Transcribe the records below exactly as they appear, omitting any pictures.

* Given entries
---------------

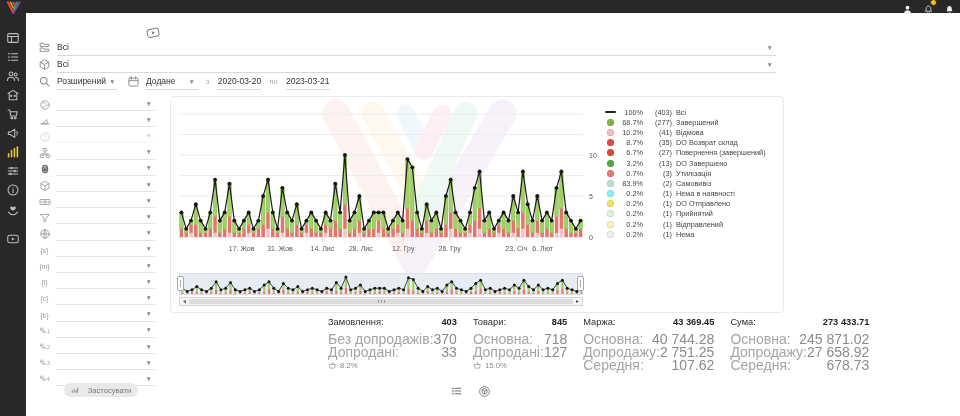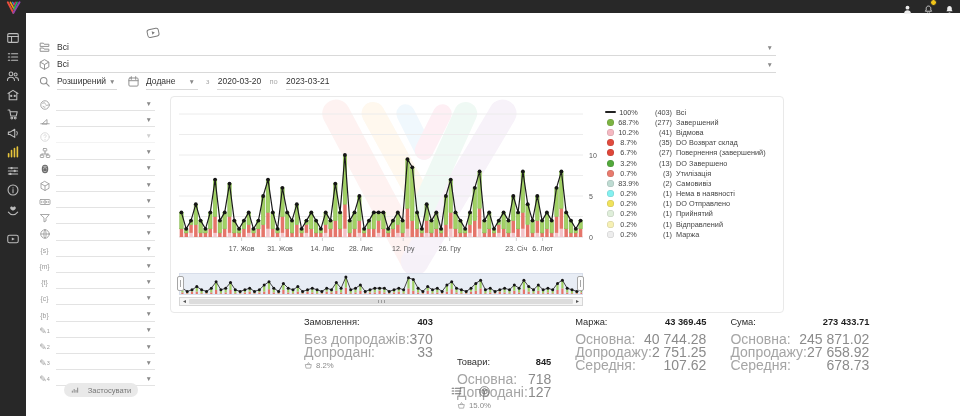--- a/index.html
+++ b/index.html
@@ -39,36 +39,36 @@
   .apply-btn svg{color:#8a8a8a}
 
   .card{position:absolute;left:170px;top:96px;width:612px;height:215px;background:#fff;
         border:1px solid #e9e9e9;border-radius:4px;overflow:hidden}
   .watermark{position:absolute;left:128px;top:-2px;opacity:.07;pointer-events:none}
   #chartSvg{position:absolute;left:4px;top:4px}
   .legend{position:absolute;left:436px;top:10px}
   .lg-row{display:flex;align-items:center;height:10.2px;font-size:7.3px;color:#454545;cursor:pointer}
   .lg-swatch{width:7px;height:7px;border-radius:50%;flex:none;box-shadow:inset 0 0 0 0.5px rgba(0,0,0,.15)}
   .lg-line{width:11px;height:2px;background:#222;flex:none;border-radius:1px;margin:0 -2px 0 -2px}
-  .lg-pct{width:29px;text-align:center;flex:none}
+  .lg-pct{width:29px;text-align:right;flex:none}
   .lg-cnt{width:29px;text-align:right;flex:none}
   .lg-label{margin-left:4px;white-space:nowrap}
 
   #miniSvg{position:absolute;left:8px;top:176px;background:#e8edf5;border:1px solid #d8deea;box-sizing:border-box}
   .nav-handle{position:absolute;top:179px;width:7px;height:15px;background:#fdfdfd;border:1px solid #a6a6a6;
               border-radius:2px;box-sizing:border-box;cursor:ew-resize;z-index:3}
   .nav-handle span{display:block;width:1px;height:7px;background:#a6a6a6;margin:3px auto 0}
   .scrollbar{position:absolute;left:8px;top:200px;width:404px;height:9px;background:#f5f5f5;
              border:1px solid #d6d6d6;box-sizing:border-box}
   .sb-arrow{position:absolute;top:0;font-size:5px;color:#555;line-height:7px;cursor:pointer}
   .sb-thumb{position:absolute;left:9px;right:9px;top:1px;height:5px;background:#dcdcdc;border-radius:1px;cursor:grab}
   .sb-grip{position:absolute;left:50%;top:1px;width:1px;height:3px;background:#9c9c9c;
            box-shadow:3px 0 #9c9c9c,-3px 0 #9c9c9c}
 
-  .stats{position:absolute;left:304px;top:317px;display:flex;gap:24px}
+  .stats{position:absolute;left:328px;top:317px;display:flex;gap:16px}
   .st-col{display:flex;flex-direction:column}
   .st-head{display:flex;justify-content:space-between;font-size:9.3px;color:#2d2d2d;margin-bottom:6px}
   .st-head b{font-weight:bold;color:#1f1f1f;margin-left:8px}
   .st-row{display:flex;justify-content:space-between;font-size:14px;color:#a5a5a5;line-height:13px}
   .st-row i{font-style:normal;color:#8b8b8b}
   .st-badge{display:flex;gap:3px;font-size:7.8px;color:#8b8b8b;align-items:center;line-height:13px}
   .st-badge svg{color:#9b9b9b}
 
   .footer-icons{position:absolute;left:450px;top:384px;display:flex;gap:15px;color:#6f6f6f}
   .footer-icons .fi{width:13px;height:13px;cursor:pointer}
@@ -809,21 +809,21 @@
       <div class="lg-row">
         <span class="lg-swatch" style="background: rgb(246, 240, 180);"></span>
         <span class="lg-pct">0.2%</span>
         <span class="lg-cnt">(1)</span>
         <span class="lg-label">Відправлений</span>
       </div>
       <div class="lg-row">
         <span class="lg-swatch" style="background: rgb(237, 237, 237);"></span>
         <span class="lg-pct">0.2%</span>
         <span class="lg-cnt">(1)</span>
-        <span class="lg-label">Маржа</span>
+        <span class="lg-label">Нема</span>
       </div>
     </div>
   <svg id="miniSvg" width="404" height="22">
       <rect x="1.3" y="18.4" width="2.2" height="1.6" fill="#e5756a"></rect>
       <rect x="1.3" y="15.2" width="2.2" height="3.2" fill="#a2d165"></rect>
       <rect x="6.1" y="19.2" width="2.2" height="0.8" fill="#e5756a"></rect>
       <rect x="6.1" y="18.4" width="2.2" height="0.8" fill="#a2d165"></rect>
       <rect x="10.9" y="17.6" width="2.2" height="2.4" fill="#e5756a"></rect>
       <rect x="10.9" y="16.8" width="2.2" height="0.8" fill="#a2d165"></rect>
       <rect x="15.7" y="17.6" width="2.2" height="2.4" fill="#e5756a"></rect>
@@ -1104,21 +1104,21 @@
         <i>33</i>
       </div>
       <div class="st-badge">
         <svg width="9" height="9" viewBox="0 0 24 24" fill="none" stroke="currentColor" stroke-width="2" stroke-linecap="round" stroke-linejoin="round">
           <path d="M4.5 9.5h15L17.5 19h-11z"></path>
           <path d="M8.5 9.5L12 4l3.5 5.5"></path>
         </svg>
         <span>8.2%</span>
       </div>
     </div>
-    <div class="st-col" style="min-width: 88px; margin-top: 40px;">
+    <div class="st-col" style="min-width: 88px;">
       <div class="st-head">
         <span>Товари:</span>
         <b>845</b>
       </div>
       <div class="st-row">
         <span>Основна:</span>
         <i>718</i>
       </div>
       <div class="st-row">
         <span>Допродані:</span>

---------------

* Task response
--- a/index.html
+++ b/index.html
@@ -39,36 +39,36 @@
   .apply-btn svg{color:#8a8a8a}
 
   .card{position:absolute;left:170px;top:96px;width:612px;height:215px;background:#fff;
         border:1px solid #e9e9e9;border-radius:4px;overflow:hidden}
   .watermark{position:absolute;left:128px;top:-2px;opacity:.07;pointer-events:none}
   #chartSvg{position:absolute;left:4px;top:4px}
   .legend{position:absolute;left:436px;top:10px}
   .lg-row{display:flex;align-items:center;height:10.2px;font-size:7.3px;color:#454545;cursor:pointer}
   .lg-swatch{width:7px;height:7px;border-radius:50%;flex:none;box-shadow:inset 0 0 0 0.5px rgba(0,0,0,.15)}
   .lg-line{width:11px;height:2px;background:#222;flex:none;border-radius:1px;margin:0 -2px 0 -2px}
-  .lg-pct{width:29px;text-align:center;flex:none}
+  .lg-pct{width:29px;text-align:right;flex:none}
   .lg-cnt{width:29px;text-align:right;flex:none}
   .lg-label{margin-left:4px;white-space:nowrap}
 
   #miniSvg{position:absolute;left:8px;top:176px;background:#e8edf5;border:1px solid #d8deea;box-sizing:border-box}
   .nav-handle{position:absolute;top:179px;width:7px;height:15px;background:#fdfdfd;border:1px solid #a6a6a6;
               border-radius:2px;box-sizing:border-box;cursor:ew-resize;z-index:3}
   .nav-handle span{display:block;width:1px;height:7px;background:#a6a6a6;margin:3px auto 0}
   .scrollbar{position:absolute;left:8px;top:200px;width:404px;height:9px;background:#f5f5f5;
              border:1px solid #d6d6d6;box-sizing:border-box}
   .sb-arrow{position:absolute;top:0;font-size:5px;color:#555;line-height:7px;cursor:pointer}
   .sb-thumb{position:absolute;left:9px;right:9px;top:1px;height:5px;background:#dcdcdc;border-radius:1px;cursor:grab}
   .sb-grip{position:absolute;left:50%;top:1px;width:1px;height:3px;background:#9c9c9c;
            box-shadow:3px 0 #9c9c9c,-3px 0 #9c9c9c}
 
-  .stats{position:absolute;left:304px;top:317px;display:flex;gap:24px}
+  .stats{position:absolute;left:328px;top:317px;display:flex;gap:16px}
   .st-col{display:flex;flex-direction:column}
   .st-head{display:flex;justify-content:space-between;font-size:9.3px;color:#2d2d2d;margin-bottom:6px}
   .st-head b{font-weight:bold;color:#1f1f1f;margin-left:8px}
   .st-row{display:flex;justify-content:space-between;font-size:14px;color:#a5a5a5;line-height:13px}
   .st-row i{font-style:normal;color:#8b8b8b}
   .st-badge{display:flex;gap:3px;font-size:7.8px;color:#8b8b8b;align-items:center;line-height:13px}
   .st-badge svg{color:#9b9b9b}
 
   .footer-icons{position:absolute;left:450px;top:384px;display:flex;gap:15px;color:#6f6f6f}
   .footer-icons .fi{width:13px;height:13px;cursor:pointer}
@@ -809,21 +809,21 @@
       <div class="lg-row">
         <span class="lg-swatch" style="background: rgb(246, 240, 180);"></span>
         <span class="lg-pct">0.2%</span>
         <span class="lg-cnt">(1)</span>
         <span class="lg-label">Відправлений</span>
       </div>
       <div class="lg-row">
         <span class="lg-swatch" style="background: rgb(237, 237, 237);"></span>
         <span class="lg-pct">0.2%</span>
         <span class="lg-cnt">(1)</span>
-        <span class="lg-label">Маржа</span>
+        <span class="lg-label">Нема</span>
       </div>
     </div>
   <svg id="miniSvg" width="404" height="22">
       <rect x="1.3" y="18.4" width="2.2" height="1.6" fill="#e5756a"></rect>
       <rect x="1.3" y="15.2" width="2.2" height="3.2" fill="#a2d165"></rect>
       <rect x="6.1" y="19.2" width="2.2" height="0.8" fill="#e5756a"></rect>
       <rect x="6.1" y="18.4" width="2.2" height="0.8" fill="#a2d165"></rect>
       <rect x="10.9" y="17.6" width="2.2" height="2.4" fill="#e5756a"></rect>
       <rect x="10.9" y="16.8" width="2.2" height="0.8" fill="#a2d165"></rect>
       <rect x="15.7" y="17.6" width="2.2" height="2.4" fill="#e5756a"></rect>
@@ -1104,21 +1104,21 @@
         <i>33</i>
       </div>
       <div class="st-badge">
         <svg width="9" height="9" viewBox="0 0 24 24" fill="none" stroke="currentColor" stroke-width="2" stroke-linecap="round" stroke-linejoin="round">
           <path d="M4.5 9.5h15L17.5 19h-11z"></path>
           <path d="M8.5 9.5L12 4l3.5 5.5"></path>
         </svg>
         <span>8.2%</span>
       </div>
     </div>
-    <div class="st-col" style="min-width: 88px; margin-top: 40px;">
+    <div class="st-col" style="min-width: 88px;">
       <div class="st-head">
         <span>Товари:</span>
         <b>845</b>
       </div>
       <div class="st-row">
         <span>Основна:</span>
         <i>718</i>
       </div>
       <div class="st-row">
         <span>Допродані:</span>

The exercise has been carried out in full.